_Problems to solve_.
[1] Answer these questions about the eigenvalue example:
(a) What polynomial does the determinant of A − λI simplify to?
(b) What matrix does A − 3I work out to?
(c) Which vectors are named as the eigenvectors for λ = 3?
[2] Write the next lines of the eigenvalue example, continuing after its final line.

_Given text_.
-=-=-

Let A = [[2, 1], [1, 2]]. Find eigenvalues λ and eigenvectors v.
Start from det(A − λI) = 0.
A − λI = [[2−λ, 1], [1, 2−λ]].
Compute determinant:
det(A − λI) = (2−λ)(2−λ) − 1·1
= (2−λ)² − 1
= (4 − 4λ + λ²) − 1
= λ² − 4λ + 3.
Solve λ² − 4λ + 3 = 0:
(λ − 1)(λ − 3) = 0
So eigenvalues are λ₁ = 1 and λ₂ = 3.
Find eigenvectors for λ = 3:
A − 3I = [[2−3, 1], [1, 2−3]] = [[−1, 1], [1, −1]].
Solve (A − 3I)v = 0.
Let v = (x, y)ᵀ.
Equations: −x + y = 0 ⇒ y = x.
So eigenvectors are all nonzero multiples of (1, 1)ᵀ.
Find eigenvectors for λ = 1:
A − I = [[1, 1], [1, 1]].
Solve (A − I)v = 0.

-=-=-

_Data provided_.
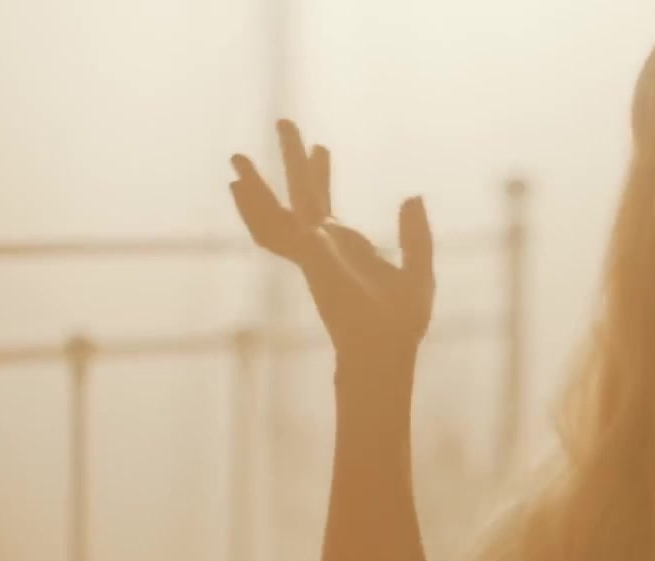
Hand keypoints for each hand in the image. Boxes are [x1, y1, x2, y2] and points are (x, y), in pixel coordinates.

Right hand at [229, 119, 434, 361]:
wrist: (384, 347)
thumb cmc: (401, 322)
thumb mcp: (418, 269)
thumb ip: (415, 234)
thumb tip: (412, 196)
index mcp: (344, 246)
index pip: (325, 202)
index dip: (321, 173)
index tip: (321, 146)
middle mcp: (321, 245)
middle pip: (301, 193)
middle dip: (293, 158)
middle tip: (284, 121)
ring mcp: (310, 251)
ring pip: (276, 209)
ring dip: (256, 184)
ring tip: (236, 155)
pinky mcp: (306, 258)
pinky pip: (270, 230)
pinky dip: (252, 209)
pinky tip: (236, 186)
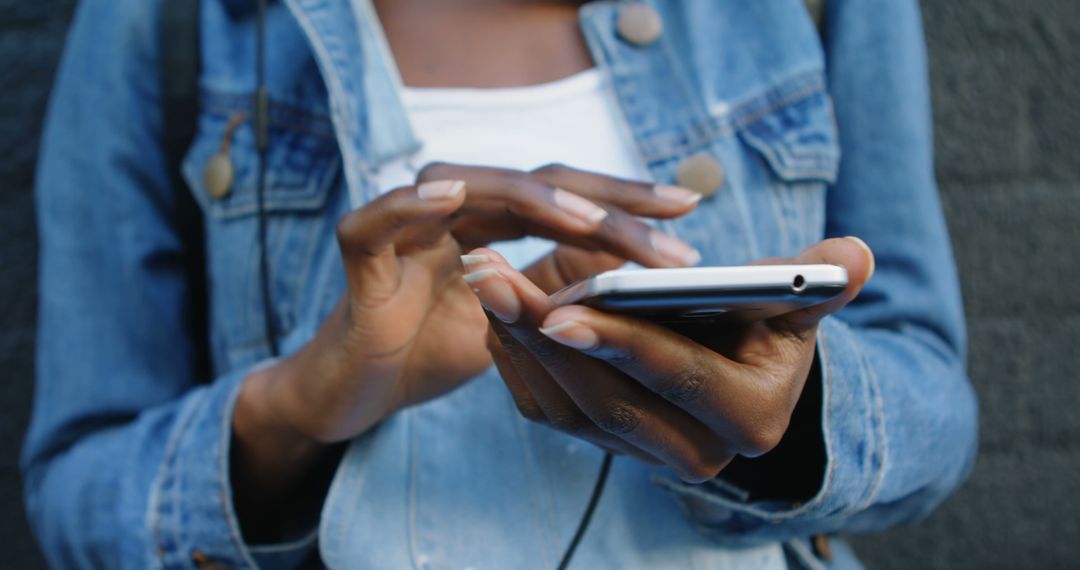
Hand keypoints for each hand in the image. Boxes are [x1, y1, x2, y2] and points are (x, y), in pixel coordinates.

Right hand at [229, 163, 703, 538]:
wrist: (354, 394)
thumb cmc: (431, 351)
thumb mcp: (512, 325)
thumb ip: (554, 294)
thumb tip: (633, 284)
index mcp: (489, 225)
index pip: (562, 197)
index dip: (622, 201)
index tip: (688, 210)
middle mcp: (451, 213)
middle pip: (530, 183)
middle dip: (603, 200)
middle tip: (672, 218)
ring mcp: (405, 229)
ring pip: (467, 186)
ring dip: (529, 199)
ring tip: (591, 220)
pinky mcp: (359, 258)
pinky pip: (375, 220)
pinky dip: (408, 204)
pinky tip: (453, 199)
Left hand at [467, 237, 874, 481]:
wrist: (742, 379)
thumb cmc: (770, 328)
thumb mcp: (796, 305)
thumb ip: (816, 281)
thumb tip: (853, 253)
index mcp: (748, 419)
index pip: (678, 378)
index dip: (622, 344)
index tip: (562, 310)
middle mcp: (692, 452)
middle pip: (606, 398)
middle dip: (542, 337)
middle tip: (493, 276)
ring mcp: (638, 454)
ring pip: (564, 407)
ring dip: (515, 343)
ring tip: (484, 279)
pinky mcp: (600, 443)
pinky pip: (544, 410)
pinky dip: (514, 362)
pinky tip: (494, 310)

-=-=-

_Answers below_.
[1]
(a) λ² − 4λ + 3
(b) [[−1, 1], [1, −1]]
(c) All nonzero multiples of (1, 1)ᵀ

[2]
Equations: x + y = 0 ⇒ y = −x.
So eigenvectors are all nonzero multiples of (1, −1)ᵀ.
Insight: This symmetric matrix stretches space by 3 along the (1,1) direction and by 1 along the (1,−1) direction. In the eigenvector basis, the transformation becomes diagonal: independent scaling along two perpendicular directions.
Using the same A = [[2,1],[1,2]], compute Aᵏ acting on x₀ = (1,0)ᵀ, i.e., xₖ = Aᵏx₀.
From Example 1, eigenpairs are:
λ₁ = 3 with eigenvector v₁ = (1,1)ᵀ,
λ₂ = 1 with eigenvector v₂ = (1,−1)ᵀ.
Form V and Λ:
V = [v₁ v₂] = [[1, 1], [1, −1]].
Λ = diag(3, 1).
Express x₀ in the eigenvector basis:
We want coefficients a, b such that
x₀ = av₁ + bv₂.
So (1,0)ᵀ = a(1,1)ᵀ + b(1,−1)ᵀ
= (a+b, a−b)ᵀ.
Solve for a, b:
a + b = 1
a − b = 0
Add equations: 2a = 1 ⇒ a = 1/2.
Then b = 1 − a = 1/2.
Apply Aᵏ using eigenvalues:
Aᵏx₀ = aλ₁ᵏv₁ + bλ₂ᵏv₂
= (1/2)·3ᵏ(1,1)ᵀ + (1/2)·1ᵏ(1,−1)ᵀ.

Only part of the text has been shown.